2000’lerden sonra, Alper Görmüş’ün son derece yerinde bir tespitle vurguladığı gibi medyada bir “hayırlı yarılma” yaşanmıştır.
Bugün kutuplaşma tartışmasında olduğu gibi, dünün egemenleri bölünmeyi, ayrışmayı, yarılmayı, özünde kötü bir durum olarak göstermeye çalışıyorlar.

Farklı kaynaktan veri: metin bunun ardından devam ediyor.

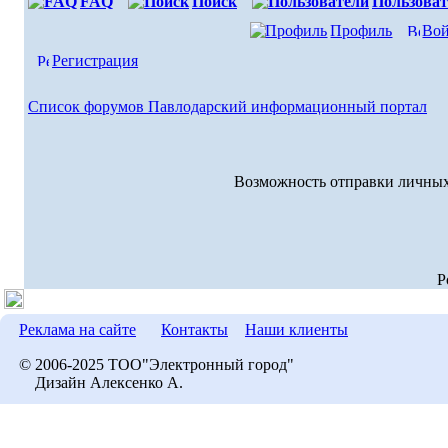
FAQ
Поиск
Пользоват
Профиль
Вой
Регистрация
Список форумов Павлодарский информационный портал
Возможность отправки личных
P
Реклама на сайте
Контакты
Наши клиенты
© 2006-2025 ТОО"Электронный город"
Дизайн Алексенко А.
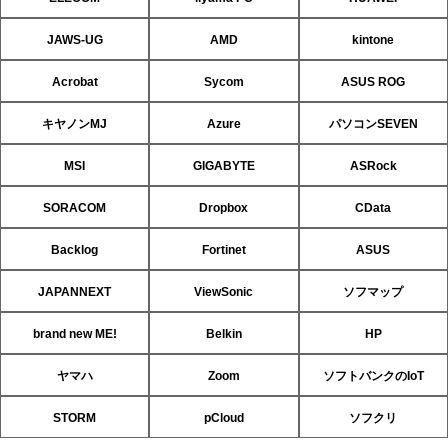
JAWS-UG
AMD
kintone
Acrobat
Sycom
ASUS ROG
キヤノンMJ
Azure
パソコンSEVEN
MSI
GIGABYTE
ASRock
SORACOM
Dropbox
CData
Backlog
Fortinet
ASUS
JAPANNEXT
ViewSonic
ソフマップ
brand new ME!
Belkin
HP
ヤマハ
Zoom
ソフトバンクのIoT
STORM
pCloud
ソフクリ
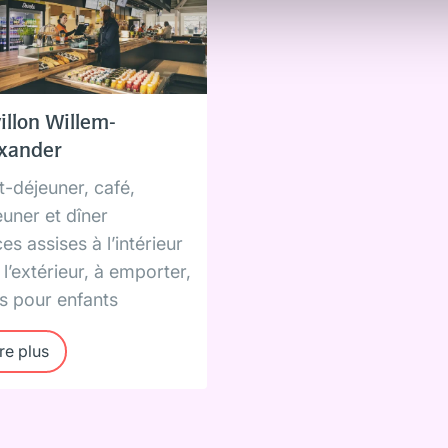
illon Willem-
xander
t-déjeuner, café,
euner et dîner
es assises à l’intérieur
 l’extérieur, à emporter,
ts pour enfants
re plus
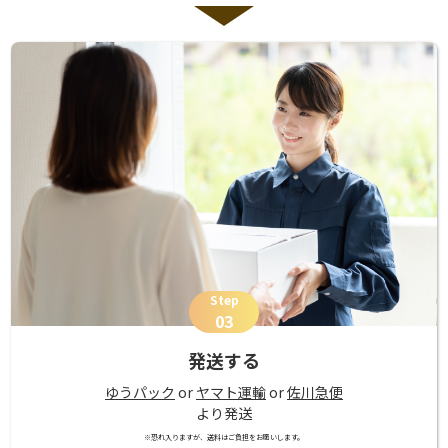
Step
03
発送する
ゆうパック
or
ヤマト運輸
or
佐川急便
より発送
※恐れ入りますが、送料はご負担をお願いします。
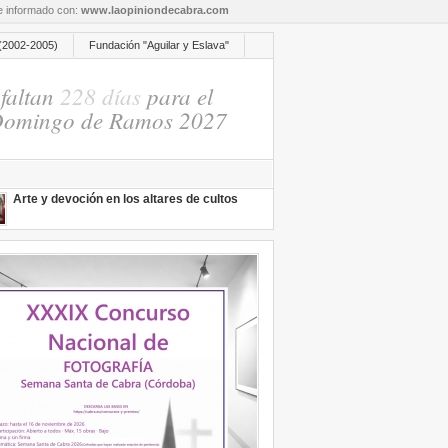
re informado con:
www.laopiniondecabra.com
(2002-2005)
Fundación "Aguilar y Eslava"
faltan
228 días
para el
omingo de Ramos 2027
Arte y devoción en los altares de cultos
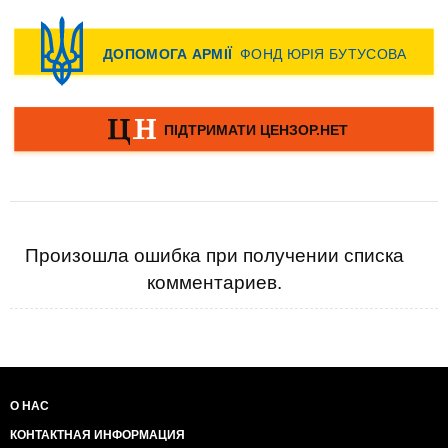
Произошла ошибка при получении списка
комментариев.
О НАС
КОНТАКТНАЯ ИНФОРМАЦИЯ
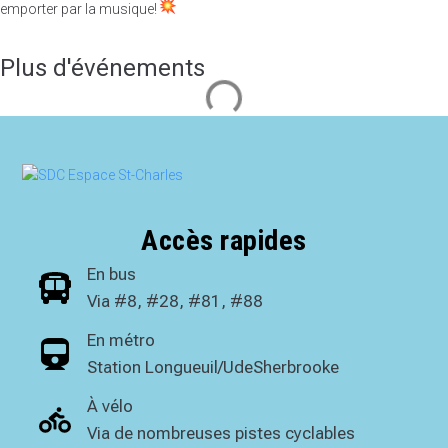
emporter par la musique!
Plus d'événements
Accès rapides
En bus
Via #8, #28, #81, #88
En métro
Station Longueuil/UdeSherbrooke
À vélo
Via de nombreuses pistes cyclables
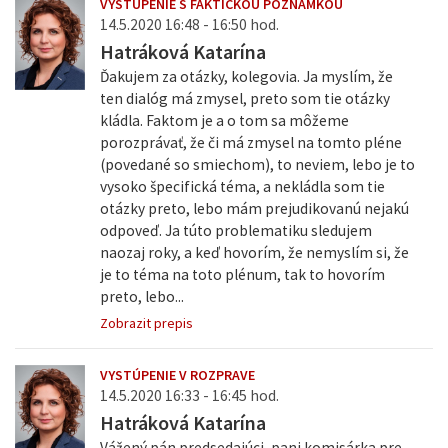
VYSTÚPENIE S FAKTICKOU POZNÁMKOU
14.5.2020 16:48 - 16:50 hod.
Hatráková Katarína
Ďakujem za otázky, kolegovia. Ja myslím, že
ten dialóg má zmysel, preto som tie otázky
kládla. Faktom je a o tom sa môžeme
porozprávať, že či má zmysel na tomto pléne
(povedané so smiechom), to neviem, lebo je to
vysoko špecifická téma, a nekládla som tie
otázky preto, lebo mám prejudikovanú nejakú
odpoveď. Ja túto problematiku sledujem
naozaj roky, a keď hovorím, že nemyslím si, že
je to téma na toto plénum, tak to hovorím
preto, lebo...
Zobrazit prepis
VYSTÚPENIE V ROZPRAVE
14.5.2020 16:33 - 16:45 hod.
Hatráková Katarína
Vážený pán predsedajúci, pani komisárka pre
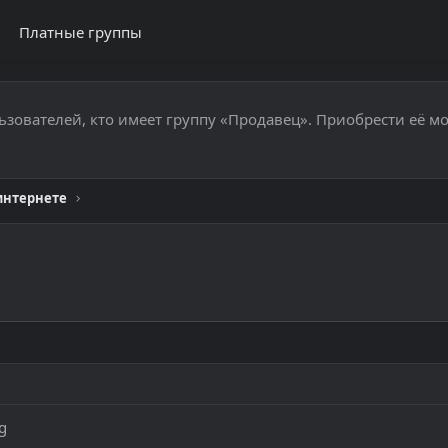
Платные группы
ьзователей, кто имеет группу «Продавец». Приобрести её м
 интернете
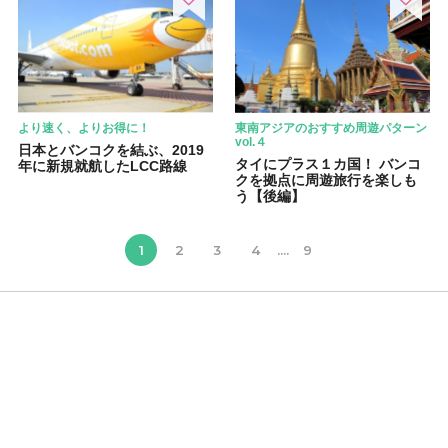
より速く、よりお得に！
東南アジアのおすすめ周遊パターン
vol.４
日本とバンコクを結ぶ、2019
タイにプラス１カ国！ バンコ
年に新規就航したLCC路線
クを拠点に周遊旅行を楽しも
う【後編】
1
2
3
4
....
9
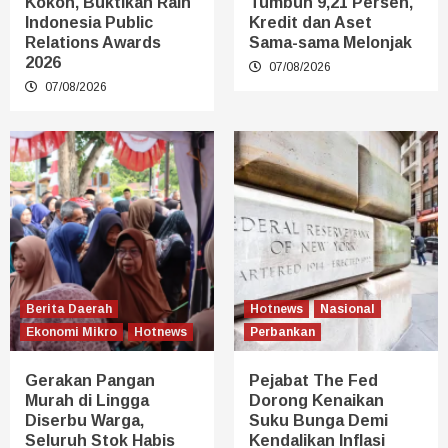
Kokoh, Buktikan Raih
Tumbuh 9,21 Persen,
Indonesia Public
Kredit dan Aset
Relations Awards
Sama-sama Melonjak
2026
07/08/2026
07/08/2026
Berita Daerah
Hotnews
Nasional
Ekonomi Mikro
Hotnews
Perbankan
Gerakan Pangan
Pejabat The Fed
Murah di Lingga
Dorong Kenaikan
Diserbu Warga,
Suku Bunga Demi
Seluruh Stok Habis
Kendalikan Inflasi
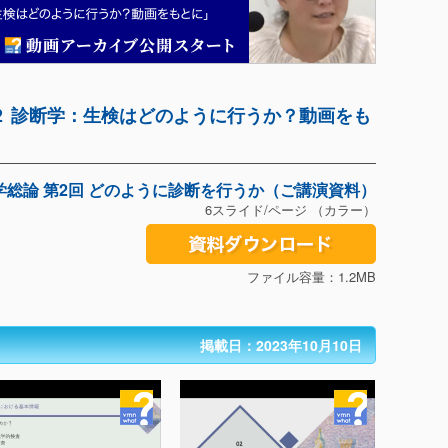
論２ 診断学：生検はどのように行うか？動画をも
学総論 第2回 どのように診断を行うか（ご講演資料）
6スライド/ページ （カラー）
ファイル容量：1.2MB
掲載日：2023年10月10日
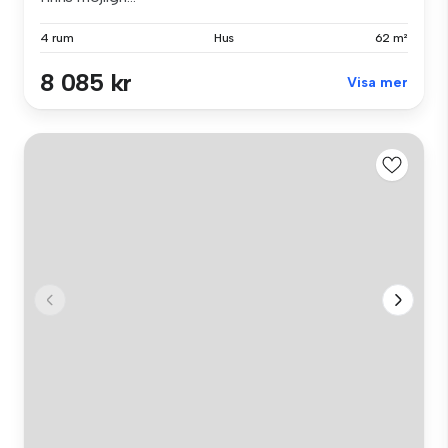
4 rum
Hus
62 m²
8 085 kr
Visa mer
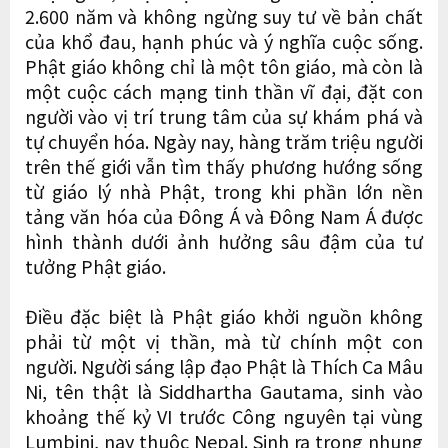
2.600 năm và không ngừng suy tư về bản chất
của khổ đau, hạnh phúc và ý nghĩa cuộc sống.
Phật giáo không chỉ là một tôn giáo, mà còn là
một cuộc cách mạng tinh thần vĩ đại, đặt con
người vào vị trí trung tâm của sự khám phá và
tự chuyển hóa. Ngày nay, hàng trăm triệu người
trên thế giới vẫn tìm thấy phương hướng sống
từ giáo lý nhà Phật, trong khi phần lớn nền
tảng văn hóa của Đông Á và Đông Nam Á được
hình thành dưới ảnh hưởng sâu đậm của tư
tưởng Phật giáo.
Điều đặc biệt là Phật giáo khởi nguồn không
phải từ một vị thần, mà từ chính một con
người. Người sáng lập đạo Phật là Thích Ca Mâu
Ni, tên thật là Siddhartha Gautama, sinh vào
khoảng thế kỷ VI trước Công nguyên tại vùng
Lumbini, nay thuộc Nepal. Sinh ra trong nhung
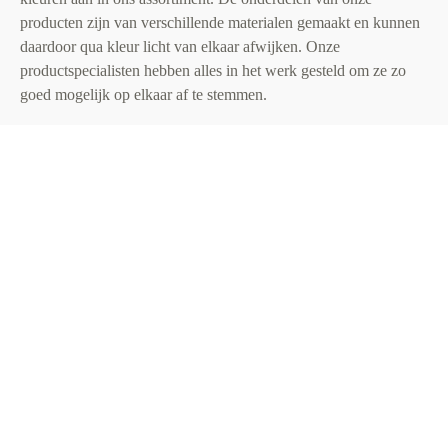
producten zijn van verschillende materialen gemaakt en kunnen
daardoor qua kleur licht van elkaar afwijken. Onze
productspecialisten hebben alles in het werk gesteld om ze zo
goed mogelijk op elkaar af te stemmen.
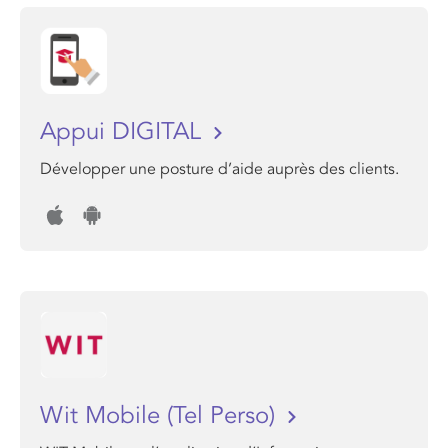
Appui DIGITAL
Développer une posture d’aide auprès des clients.
Wit Mobile (Tel Perso)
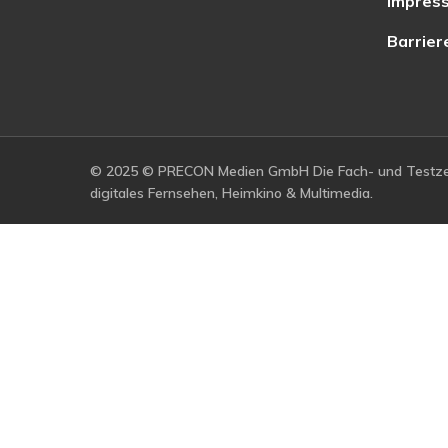
Impres
Barrier
© 2025 © PRECON Medien GmbH Die Fach- und Testzei
digitales Fernsehen, Heimkino & Multimedia.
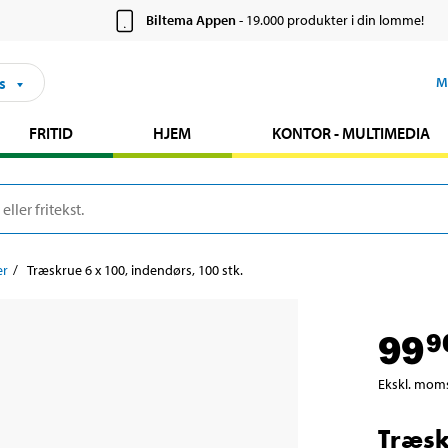
Biltema Appen
- 19.000 produkter i din lomme!
s
M
FRITID
HJEM
KONTOR - MULTIMEDIA
er
Træskrue 6 x 100, indendørs, 100 stk.
99
9
Ekskl. mom
Træsk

Zira, daha önce görünmeyenlerin görünmeye ve kendi haklarını istemeye başlaması onları rahatsız ediyor.
Tek bir sınıf ve yaklaşım egemen olduğunda, ortada ne bölünme ne de kutuplaşma olacak zira.
Bugün, kurumsal ve mesleki düzeyde ana akım medyayı temsil eden çok farklı kurum, aktör ve fikir var. Bu, medyanın zenginleşmesine delalet eden bir durumdur.
Buna karşın, bu yaşanan olumlu gidişatı görmeyip, tarih-dışı bir tavırla atıp tutmak, meseleyi “Tayyip Erdoğan da medyadan elini çeksin artık” diye söylenmek, hedef şaşırtmaktan başka bir şey değildir.
Demokratik bir ülkede, iktidarda ya da muhalefette yer alan bir siyaset adamının, ideolojik bir muhalefet sergileyen herhangi bir baskı grubuna karşı konuşması, onun kendisine yönelik sistematik ötekileştirme kampanyalarına karşı mücadele etmesi gayet doğaldır.
1990’lardan bugüne Erdoğan’ın Türkiye medyasındaki temsillerine dönün bakın.
Buradaki nefret suçlarını bakalım görebilecek misiniz?